A new heatwave is on its way to Estonia and the surrounding region, starting this weekend, the state weather service (Rigii ilmateenistus) and other experts say, with the mercury likely to exceed 33C and even reach 35C in some places. Meanwhile, last month's heatwave may make June the hottest month of the summer, a phenomenon experienced both last year and the year before.
Temperatures could hit the 35C-mark next Wednesday, which meteorologist and ETV weather forecaster Taimi Paljak says is extremely high.
"We do not [usually] forecast [temperature] records, but the temperature will rise to a record high," she said.
The current all-time temperature high in Estonia was recorded in the summer of 1992, at 35.6C in Võru.
June temperature records were smashed at least twice in succession last month, with the final maximum chalked up at 34.6C. The average monthly air temperature for the month also hit a new record, of 18.8C.
This can make June the hottest summer month for the third year in a row, which climatologist Ain Kallis called unusual hitherto.
Kallis said: "Usually July is known as the hottest month, followed by August, and only then by June."
This weekend, temperatures can rise to around 30C, with the highest temperatures likely in the east of the country, before Sunday brings a brief respite in lower temperatures before the new week's heat wave begins in earnest (see ETV's four-day forecast below).
The second half of next week should be accompanied by receding temperatures, Taimi Paljak said, adding that while ore heatwaves may recur through the rest of the summer, they are not likely to be as long in duration as either the latest one or last month's highs.

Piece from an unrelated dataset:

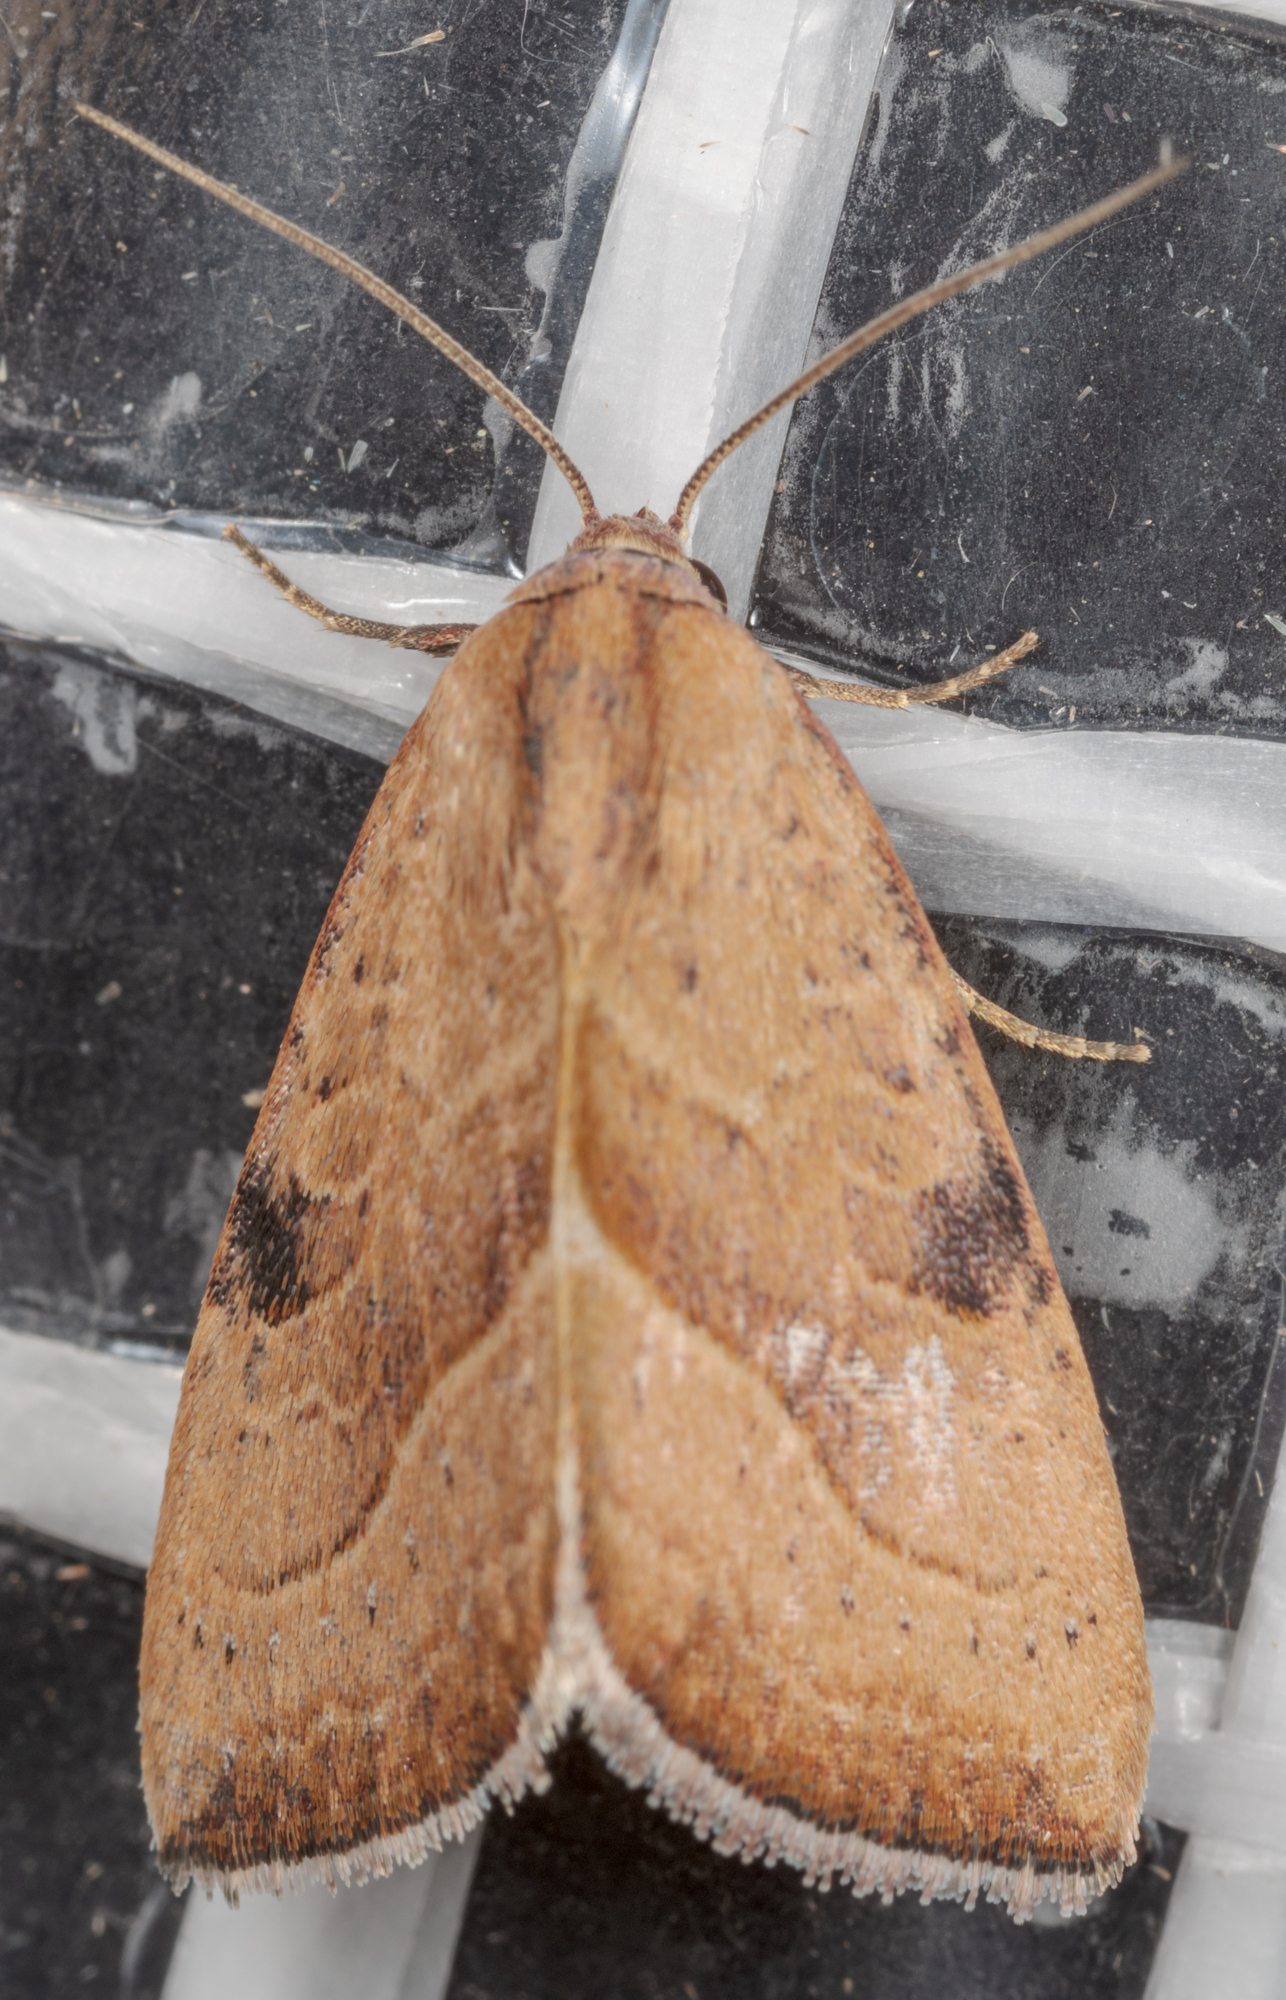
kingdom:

A return of the thunderstorms seen this week is on the cards later next week as well.
Saturday starts clear and sunny, turns cloudy and hot before returning to morning's conditions
As for today, Saturday, morning (Hommik) starts clear virtually everywhere except the far west, with fairly even temperatures of 24-26C nationwide.
Daytime (Paev) brings both cloud, particularly in the north and west, and a temperature differential on the islands, where it will be considerably cooler (25-27C) than on the mainland (31-33C). A south-easterly breeze continues to blow.
Evening sees a return to the morning's clear skies and uniform temperatures, 24-26C.
Ain Kallis warned of the dangers of heatwaves, saying that in apartments or houses which lack air conditioning units, the best approach, while it may sound counter-intuitive, is to keep windows closed daytime, and open them in the evening.
Part of the problem this year is that nights have often remained warm and muggy, keeping average temperatures high – close to 20C – and providing little respite.
Most heat-waves in Estonia in recent years have tended to see a core of just a few days of highs over 30C, surrounded by periods of around three weeks where the average temperature can be 20C or more. This happened in 2010, and again in 2018, Kallis said.